Salvadoran Cardinal Gregorio Rosa Chavez asked those gathered at the priest’s funeral to think about the killing. “What is it trying to say to us as a country?” he asked.
“In this country, life means nothing,” he said tersely. “Let’s respect life … let’s defeat our fears.”
He asked the crowd to work to “protect youth so they’re not in the clutches of the vice of violence.”
San Salvador Archbishop Jose Luis Escobar Alas marched near the slain priest’s coffin, decorated on the top with a bouquet of purple flowers, as it was carried up to the church, while bands played and the crowd sang hymns and popular songs.
In 2016, the archbishop penned a terse pastoral letter about the country’s escalating violence. The church, through its programs, has tried to engage the country’s youth, particularly boys who could become victims or inducted into gangs, to seek a path of peace.
Church officials such as Father Turcios and Archbishop Escobar blame a history of economic injustice in the country for its latest episode of large-scale violence manifested by gangs, a period that began shortly after the country’s 12-year civil war ended in 1992.
Rampant violence has ravaged the Central American nation — considered one of the most dangerous countries not at war — since the 1990s.

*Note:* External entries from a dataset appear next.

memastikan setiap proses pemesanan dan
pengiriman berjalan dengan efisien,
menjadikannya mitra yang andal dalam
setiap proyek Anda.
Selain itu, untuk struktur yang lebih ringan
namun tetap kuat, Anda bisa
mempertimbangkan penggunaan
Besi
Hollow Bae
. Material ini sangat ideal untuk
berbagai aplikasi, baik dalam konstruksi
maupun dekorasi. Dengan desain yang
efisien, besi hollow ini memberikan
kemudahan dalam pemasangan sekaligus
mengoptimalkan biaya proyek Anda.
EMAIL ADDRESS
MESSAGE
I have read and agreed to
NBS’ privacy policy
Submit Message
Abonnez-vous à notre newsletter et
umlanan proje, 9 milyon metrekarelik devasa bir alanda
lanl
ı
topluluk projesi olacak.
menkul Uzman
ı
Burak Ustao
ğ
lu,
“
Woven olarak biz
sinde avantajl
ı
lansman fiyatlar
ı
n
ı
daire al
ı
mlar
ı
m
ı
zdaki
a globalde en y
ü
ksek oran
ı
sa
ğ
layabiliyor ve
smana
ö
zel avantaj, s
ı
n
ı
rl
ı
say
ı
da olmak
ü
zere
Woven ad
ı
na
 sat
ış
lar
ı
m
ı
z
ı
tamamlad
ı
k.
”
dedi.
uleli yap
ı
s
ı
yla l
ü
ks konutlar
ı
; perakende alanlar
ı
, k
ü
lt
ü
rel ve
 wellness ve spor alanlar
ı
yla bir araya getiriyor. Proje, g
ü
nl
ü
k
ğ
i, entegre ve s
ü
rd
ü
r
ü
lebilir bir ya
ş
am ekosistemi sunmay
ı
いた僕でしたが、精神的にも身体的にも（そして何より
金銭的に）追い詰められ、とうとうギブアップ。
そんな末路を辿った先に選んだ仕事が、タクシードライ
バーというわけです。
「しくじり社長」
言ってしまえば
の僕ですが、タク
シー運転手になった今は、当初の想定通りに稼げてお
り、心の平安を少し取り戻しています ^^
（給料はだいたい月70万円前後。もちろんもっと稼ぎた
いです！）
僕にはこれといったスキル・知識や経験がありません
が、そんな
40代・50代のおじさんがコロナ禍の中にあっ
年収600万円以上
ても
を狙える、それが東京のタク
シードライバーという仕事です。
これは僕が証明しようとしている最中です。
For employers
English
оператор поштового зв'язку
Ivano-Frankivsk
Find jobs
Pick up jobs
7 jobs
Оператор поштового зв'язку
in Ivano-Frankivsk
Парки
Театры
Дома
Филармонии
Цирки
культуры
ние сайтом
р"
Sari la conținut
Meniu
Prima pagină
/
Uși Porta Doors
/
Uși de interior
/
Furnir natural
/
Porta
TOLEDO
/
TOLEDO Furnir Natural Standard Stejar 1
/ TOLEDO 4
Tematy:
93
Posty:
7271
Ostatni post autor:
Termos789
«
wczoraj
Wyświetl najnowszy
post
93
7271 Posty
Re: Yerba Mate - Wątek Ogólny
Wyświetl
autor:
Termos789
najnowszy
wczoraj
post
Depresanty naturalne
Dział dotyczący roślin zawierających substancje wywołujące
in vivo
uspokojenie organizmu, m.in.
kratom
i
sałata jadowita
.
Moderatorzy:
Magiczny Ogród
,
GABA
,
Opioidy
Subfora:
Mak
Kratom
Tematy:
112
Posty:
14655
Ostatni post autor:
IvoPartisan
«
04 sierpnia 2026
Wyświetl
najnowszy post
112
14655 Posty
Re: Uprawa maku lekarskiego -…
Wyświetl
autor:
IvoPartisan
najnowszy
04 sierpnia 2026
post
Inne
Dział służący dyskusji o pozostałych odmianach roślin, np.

A group from Father Vasquez’s St. Bonaventure Parish, in the department of Usulutan, where Father Vasquez last served, said they believed the crime was random, and he suffered as many others suffer in the country.
“He didn’t have enemies,” said parishioner Jose Gilberto Aranda Ascorcio. “He transmitted happiness.”
Even in a country where tension exists between Catholics and some Protestants, Father Vasquez was a person respected by people from a variety of faiths, Aranda said.
Several women dressed with clothing associated with Evangelical groups in El Salvador — long skirts and heads covered with white lace or a white cloth — lined the path toward the cemetery.
Some of his parishioners wore T-shirts with his face on them, which they say they wore to the Easter Vigil as a sign that they would carry on his work and his spirit, that he would keep living through them.
“He was simple, humble,” said parishioner Liliana Carolina Perez Ramirez, who added he appealed to anyone who came into contact with him.
When the group showed up to the vigil wearing the shirts with his image, it represented their belief in the Resurrection, which includes now Father Vasquez’s, Perez said.
During Mass, Cardinal Rosa Chavez said it did not matter who killed Father Vasquez or why, but the violence had to stop.
“We can’t continue like this,” he said. “The world is watching us … We defeated the war. Why can’t we defeat this other type of war?”